━━━ Dataset content ━━━

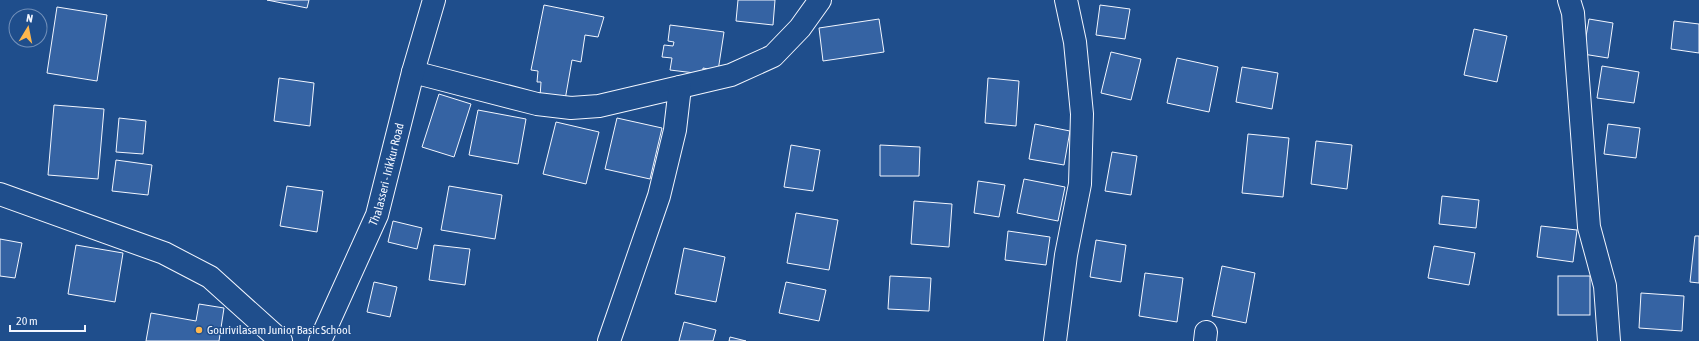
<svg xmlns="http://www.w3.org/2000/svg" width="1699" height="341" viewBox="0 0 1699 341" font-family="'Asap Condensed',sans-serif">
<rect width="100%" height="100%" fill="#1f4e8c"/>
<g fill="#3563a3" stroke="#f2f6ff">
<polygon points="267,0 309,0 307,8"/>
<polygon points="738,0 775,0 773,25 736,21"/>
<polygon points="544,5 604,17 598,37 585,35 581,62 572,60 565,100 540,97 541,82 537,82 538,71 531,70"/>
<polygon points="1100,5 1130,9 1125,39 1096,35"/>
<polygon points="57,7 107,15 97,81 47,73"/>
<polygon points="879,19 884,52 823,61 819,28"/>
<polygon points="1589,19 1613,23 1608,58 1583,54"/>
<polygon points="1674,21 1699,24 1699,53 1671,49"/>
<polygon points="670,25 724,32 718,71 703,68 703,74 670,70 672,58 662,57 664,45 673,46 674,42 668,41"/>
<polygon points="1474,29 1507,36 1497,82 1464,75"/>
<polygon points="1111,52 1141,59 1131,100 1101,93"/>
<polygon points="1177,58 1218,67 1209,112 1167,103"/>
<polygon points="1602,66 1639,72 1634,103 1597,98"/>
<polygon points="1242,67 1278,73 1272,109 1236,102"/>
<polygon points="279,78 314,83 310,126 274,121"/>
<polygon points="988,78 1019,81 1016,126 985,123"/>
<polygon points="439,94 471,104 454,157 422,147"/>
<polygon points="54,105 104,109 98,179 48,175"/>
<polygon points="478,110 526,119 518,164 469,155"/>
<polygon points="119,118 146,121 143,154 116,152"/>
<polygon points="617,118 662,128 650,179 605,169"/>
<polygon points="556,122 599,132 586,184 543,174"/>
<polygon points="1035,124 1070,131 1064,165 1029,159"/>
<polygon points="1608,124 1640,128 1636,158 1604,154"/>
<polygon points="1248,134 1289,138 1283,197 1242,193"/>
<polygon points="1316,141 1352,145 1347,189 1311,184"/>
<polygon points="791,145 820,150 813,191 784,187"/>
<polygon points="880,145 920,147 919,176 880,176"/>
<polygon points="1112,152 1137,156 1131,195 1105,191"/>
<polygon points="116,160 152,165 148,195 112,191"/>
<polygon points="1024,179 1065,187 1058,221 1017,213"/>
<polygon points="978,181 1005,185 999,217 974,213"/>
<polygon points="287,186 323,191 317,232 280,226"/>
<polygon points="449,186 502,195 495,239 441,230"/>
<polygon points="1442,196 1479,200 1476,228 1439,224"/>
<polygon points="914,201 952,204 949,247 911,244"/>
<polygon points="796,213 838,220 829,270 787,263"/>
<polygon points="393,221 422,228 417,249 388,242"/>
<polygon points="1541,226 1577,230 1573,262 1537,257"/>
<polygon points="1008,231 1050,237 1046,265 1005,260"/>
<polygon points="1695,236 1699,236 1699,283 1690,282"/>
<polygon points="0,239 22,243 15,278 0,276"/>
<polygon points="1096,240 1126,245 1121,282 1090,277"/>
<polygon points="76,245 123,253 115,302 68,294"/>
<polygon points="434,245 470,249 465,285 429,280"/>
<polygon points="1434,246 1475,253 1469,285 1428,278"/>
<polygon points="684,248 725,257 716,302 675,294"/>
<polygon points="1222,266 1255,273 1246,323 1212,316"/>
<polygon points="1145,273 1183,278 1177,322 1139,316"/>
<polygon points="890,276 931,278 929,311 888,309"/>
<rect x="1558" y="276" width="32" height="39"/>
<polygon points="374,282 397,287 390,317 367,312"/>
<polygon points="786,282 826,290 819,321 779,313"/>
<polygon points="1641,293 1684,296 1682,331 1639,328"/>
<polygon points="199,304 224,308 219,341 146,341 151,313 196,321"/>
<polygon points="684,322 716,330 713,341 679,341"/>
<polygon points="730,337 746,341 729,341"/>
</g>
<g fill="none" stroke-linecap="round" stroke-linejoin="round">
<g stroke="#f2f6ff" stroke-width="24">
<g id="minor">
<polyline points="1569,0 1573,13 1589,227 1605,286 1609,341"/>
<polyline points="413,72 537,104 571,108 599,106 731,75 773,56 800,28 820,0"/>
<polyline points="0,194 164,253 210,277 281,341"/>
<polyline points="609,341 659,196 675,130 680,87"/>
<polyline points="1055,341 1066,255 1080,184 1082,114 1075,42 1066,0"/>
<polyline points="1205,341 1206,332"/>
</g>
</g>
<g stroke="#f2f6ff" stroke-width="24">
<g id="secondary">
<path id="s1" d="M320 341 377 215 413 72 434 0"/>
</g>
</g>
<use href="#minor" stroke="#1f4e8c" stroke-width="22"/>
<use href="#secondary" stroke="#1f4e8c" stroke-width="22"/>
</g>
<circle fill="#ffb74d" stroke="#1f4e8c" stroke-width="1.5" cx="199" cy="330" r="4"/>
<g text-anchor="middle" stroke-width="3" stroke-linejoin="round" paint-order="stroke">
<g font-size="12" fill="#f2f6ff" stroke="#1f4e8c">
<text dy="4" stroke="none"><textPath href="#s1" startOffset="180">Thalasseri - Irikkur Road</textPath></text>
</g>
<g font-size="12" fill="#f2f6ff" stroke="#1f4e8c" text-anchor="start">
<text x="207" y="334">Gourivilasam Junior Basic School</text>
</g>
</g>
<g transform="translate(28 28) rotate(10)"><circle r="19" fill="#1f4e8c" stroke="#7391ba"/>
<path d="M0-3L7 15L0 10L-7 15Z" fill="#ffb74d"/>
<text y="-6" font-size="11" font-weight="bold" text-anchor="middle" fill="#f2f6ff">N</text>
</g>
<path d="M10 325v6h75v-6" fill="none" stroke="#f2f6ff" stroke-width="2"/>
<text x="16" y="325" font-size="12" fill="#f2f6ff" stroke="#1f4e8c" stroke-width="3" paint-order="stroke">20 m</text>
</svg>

━━━
━━━ Dataset content ━━━

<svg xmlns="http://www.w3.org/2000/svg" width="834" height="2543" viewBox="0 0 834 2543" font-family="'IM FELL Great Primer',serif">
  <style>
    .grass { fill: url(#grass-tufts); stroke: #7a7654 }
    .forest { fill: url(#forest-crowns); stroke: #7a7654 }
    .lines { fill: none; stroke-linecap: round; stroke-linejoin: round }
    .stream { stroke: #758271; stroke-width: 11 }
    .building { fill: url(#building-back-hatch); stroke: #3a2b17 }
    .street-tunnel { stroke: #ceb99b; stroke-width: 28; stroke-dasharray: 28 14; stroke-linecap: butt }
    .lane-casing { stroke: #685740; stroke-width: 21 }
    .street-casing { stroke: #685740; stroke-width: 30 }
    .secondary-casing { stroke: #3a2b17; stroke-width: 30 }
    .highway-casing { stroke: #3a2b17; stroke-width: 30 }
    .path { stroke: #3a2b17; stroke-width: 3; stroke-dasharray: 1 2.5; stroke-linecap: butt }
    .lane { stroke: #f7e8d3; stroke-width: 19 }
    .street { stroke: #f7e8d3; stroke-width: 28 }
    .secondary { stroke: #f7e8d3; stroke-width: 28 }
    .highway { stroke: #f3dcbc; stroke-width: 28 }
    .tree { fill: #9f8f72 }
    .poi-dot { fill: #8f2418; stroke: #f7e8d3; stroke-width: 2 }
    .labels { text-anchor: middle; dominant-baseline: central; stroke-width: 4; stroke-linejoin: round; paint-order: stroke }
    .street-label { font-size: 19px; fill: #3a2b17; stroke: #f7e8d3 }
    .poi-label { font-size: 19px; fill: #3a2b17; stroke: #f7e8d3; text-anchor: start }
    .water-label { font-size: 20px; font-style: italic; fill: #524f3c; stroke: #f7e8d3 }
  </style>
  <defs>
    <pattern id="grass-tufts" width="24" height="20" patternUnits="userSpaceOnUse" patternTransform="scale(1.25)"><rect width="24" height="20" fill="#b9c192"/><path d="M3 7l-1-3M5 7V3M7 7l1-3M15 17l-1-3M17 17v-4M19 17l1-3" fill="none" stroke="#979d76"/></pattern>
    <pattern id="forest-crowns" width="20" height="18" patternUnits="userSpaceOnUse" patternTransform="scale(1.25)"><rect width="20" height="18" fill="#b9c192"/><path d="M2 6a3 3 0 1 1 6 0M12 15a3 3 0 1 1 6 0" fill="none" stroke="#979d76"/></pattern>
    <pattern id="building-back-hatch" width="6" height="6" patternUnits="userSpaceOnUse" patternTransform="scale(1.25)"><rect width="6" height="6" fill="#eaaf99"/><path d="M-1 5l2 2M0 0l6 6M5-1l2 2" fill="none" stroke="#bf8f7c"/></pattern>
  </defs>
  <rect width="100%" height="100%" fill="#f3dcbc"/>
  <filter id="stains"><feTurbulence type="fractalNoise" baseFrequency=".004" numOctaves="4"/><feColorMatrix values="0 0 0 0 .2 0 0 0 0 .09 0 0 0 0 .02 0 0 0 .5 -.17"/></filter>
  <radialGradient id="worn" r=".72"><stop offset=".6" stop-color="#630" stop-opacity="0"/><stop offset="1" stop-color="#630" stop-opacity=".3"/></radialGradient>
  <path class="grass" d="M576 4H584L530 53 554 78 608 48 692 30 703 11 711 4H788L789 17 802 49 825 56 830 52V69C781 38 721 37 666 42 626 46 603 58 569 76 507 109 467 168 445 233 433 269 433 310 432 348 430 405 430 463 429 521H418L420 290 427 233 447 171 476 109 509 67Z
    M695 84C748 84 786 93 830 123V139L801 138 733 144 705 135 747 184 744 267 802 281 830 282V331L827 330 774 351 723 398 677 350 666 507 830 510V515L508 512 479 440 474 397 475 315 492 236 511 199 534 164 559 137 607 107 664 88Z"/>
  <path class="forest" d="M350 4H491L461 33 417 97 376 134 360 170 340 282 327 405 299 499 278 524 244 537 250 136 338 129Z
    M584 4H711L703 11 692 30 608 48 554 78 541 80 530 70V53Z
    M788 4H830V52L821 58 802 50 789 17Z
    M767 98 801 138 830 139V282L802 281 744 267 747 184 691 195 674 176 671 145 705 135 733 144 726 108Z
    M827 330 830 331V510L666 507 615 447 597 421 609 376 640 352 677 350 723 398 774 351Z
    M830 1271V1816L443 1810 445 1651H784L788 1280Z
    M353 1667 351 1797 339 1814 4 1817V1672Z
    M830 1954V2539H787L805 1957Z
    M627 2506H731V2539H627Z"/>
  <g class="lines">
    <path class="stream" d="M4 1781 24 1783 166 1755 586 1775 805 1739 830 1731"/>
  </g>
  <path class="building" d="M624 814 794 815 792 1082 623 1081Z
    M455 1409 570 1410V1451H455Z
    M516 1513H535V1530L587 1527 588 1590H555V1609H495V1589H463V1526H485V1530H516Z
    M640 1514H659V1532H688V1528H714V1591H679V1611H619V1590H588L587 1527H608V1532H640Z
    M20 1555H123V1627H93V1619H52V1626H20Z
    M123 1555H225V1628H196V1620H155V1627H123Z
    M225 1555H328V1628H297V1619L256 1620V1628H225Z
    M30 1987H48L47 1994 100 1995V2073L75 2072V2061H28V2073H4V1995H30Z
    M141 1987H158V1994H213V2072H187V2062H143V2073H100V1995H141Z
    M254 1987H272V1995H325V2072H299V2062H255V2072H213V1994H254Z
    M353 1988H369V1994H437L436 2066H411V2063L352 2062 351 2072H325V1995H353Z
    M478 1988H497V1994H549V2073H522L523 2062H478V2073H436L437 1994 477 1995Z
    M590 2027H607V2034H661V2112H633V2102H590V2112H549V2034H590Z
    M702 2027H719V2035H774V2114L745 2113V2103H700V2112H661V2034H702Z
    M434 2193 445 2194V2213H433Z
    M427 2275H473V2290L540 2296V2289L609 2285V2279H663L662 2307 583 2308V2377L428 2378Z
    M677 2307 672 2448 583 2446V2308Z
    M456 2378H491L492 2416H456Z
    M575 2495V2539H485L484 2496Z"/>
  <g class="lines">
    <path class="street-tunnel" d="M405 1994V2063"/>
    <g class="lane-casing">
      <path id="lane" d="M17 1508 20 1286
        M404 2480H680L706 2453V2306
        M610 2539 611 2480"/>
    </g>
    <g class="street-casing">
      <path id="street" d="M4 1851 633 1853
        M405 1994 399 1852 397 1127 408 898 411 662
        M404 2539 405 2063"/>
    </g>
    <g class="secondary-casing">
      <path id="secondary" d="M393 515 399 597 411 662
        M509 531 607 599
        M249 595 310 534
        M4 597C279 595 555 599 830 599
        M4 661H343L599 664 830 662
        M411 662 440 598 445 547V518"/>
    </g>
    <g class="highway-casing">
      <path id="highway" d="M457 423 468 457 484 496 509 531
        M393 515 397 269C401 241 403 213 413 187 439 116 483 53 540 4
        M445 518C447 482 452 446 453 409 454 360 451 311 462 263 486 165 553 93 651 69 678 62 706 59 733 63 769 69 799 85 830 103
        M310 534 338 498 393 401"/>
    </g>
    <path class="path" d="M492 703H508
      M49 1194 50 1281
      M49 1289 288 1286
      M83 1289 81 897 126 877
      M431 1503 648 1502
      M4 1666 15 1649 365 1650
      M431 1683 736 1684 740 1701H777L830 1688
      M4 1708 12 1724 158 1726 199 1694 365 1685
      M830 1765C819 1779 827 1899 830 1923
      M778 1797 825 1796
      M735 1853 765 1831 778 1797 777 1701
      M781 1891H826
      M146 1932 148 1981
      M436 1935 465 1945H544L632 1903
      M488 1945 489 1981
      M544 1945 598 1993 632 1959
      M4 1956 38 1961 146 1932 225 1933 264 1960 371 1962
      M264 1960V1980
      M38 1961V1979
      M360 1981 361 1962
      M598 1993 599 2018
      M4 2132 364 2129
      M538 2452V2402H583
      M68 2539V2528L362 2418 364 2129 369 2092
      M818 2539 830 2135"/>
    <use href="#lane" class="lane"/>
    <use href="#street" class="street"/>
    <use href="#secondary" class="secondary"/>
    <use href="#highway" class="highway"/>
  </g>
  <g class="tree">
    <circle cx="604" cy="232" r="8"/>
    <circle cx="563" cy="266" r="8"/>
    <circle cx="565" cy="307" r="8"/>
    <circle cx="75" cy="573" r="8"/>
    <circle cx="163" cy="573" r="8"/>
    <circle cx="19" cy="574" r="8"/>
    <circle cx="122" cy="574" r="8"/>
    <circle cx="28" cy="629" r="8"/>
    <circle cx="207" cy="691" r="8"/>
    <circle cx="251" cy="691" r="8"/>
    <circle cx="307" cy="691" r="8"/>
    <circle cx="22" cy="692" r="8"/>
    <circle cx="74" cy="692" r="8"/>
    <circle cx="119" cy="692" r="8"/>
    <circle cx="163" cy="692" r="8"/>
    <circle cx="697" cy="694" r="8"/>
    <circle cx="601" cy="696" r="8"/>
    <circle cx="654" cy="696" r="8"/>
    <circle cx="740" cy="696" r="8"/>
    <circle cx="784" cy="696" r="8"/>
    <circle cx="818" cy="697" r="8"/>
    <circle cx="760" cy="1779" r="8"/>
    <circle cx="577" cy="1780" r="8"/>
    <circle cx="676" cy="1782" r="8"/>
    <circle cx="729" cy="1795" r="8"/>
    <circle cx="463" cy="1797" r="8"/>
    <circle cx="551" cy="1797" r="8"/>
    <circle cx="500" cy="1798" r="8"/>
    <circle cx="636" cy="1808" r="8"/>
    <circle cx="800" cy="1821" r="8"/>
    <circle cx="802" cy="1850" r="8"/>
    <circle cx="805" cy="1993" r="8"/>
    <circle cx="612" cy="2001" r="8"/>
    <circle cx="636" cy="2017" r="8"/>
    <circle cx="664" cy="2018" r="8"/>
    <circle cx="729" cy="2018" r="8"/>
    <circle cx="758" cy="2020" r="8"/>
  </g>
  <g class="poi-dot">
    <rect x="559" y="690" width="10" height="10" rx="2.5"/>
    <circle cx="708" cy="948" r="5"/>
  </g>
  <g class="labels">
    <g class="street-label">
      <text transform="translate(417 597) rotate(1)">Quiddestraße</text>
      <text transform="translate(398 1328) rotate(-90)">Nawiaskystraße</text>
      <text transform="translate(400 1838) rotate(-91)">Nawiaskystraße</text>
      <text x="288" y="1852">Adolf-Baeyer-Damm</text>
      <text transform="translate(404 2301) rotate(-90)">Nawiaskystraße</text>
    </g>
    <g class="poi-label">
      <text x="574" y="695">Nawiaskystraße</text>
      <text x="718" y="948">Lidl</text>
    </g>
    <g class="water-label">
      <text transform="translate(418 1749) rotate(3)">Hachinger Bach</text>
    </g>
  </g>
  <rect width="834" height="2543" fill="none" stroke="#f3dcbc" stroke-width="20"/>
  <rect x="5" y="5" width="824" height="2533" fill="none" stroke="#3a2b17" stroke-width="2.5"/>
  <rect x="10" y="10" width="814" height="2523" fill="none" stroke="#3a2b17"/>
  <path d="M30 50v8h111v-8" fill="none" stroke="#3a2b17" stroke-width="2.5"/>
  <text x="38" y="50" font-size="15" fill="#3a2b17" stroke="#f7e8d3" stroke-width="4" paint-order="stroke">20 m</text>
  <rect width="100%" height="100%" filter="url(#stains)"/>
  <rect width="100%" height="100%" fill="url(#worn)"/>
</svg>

━━━

## Instructions to follow
In the records above, locate the lines holding the word "worn". Copy each of them.

## Exercise result
  <radialGradient id="worn" r=".72"><stop offset=".6" stop-color="#630" stop-opacity="0"/><stop offset="1" stop-color="#630" stop-opacity=".3"/></radialGradient>
  <rect width="100%" height="100%" fill="url(#worn)"/>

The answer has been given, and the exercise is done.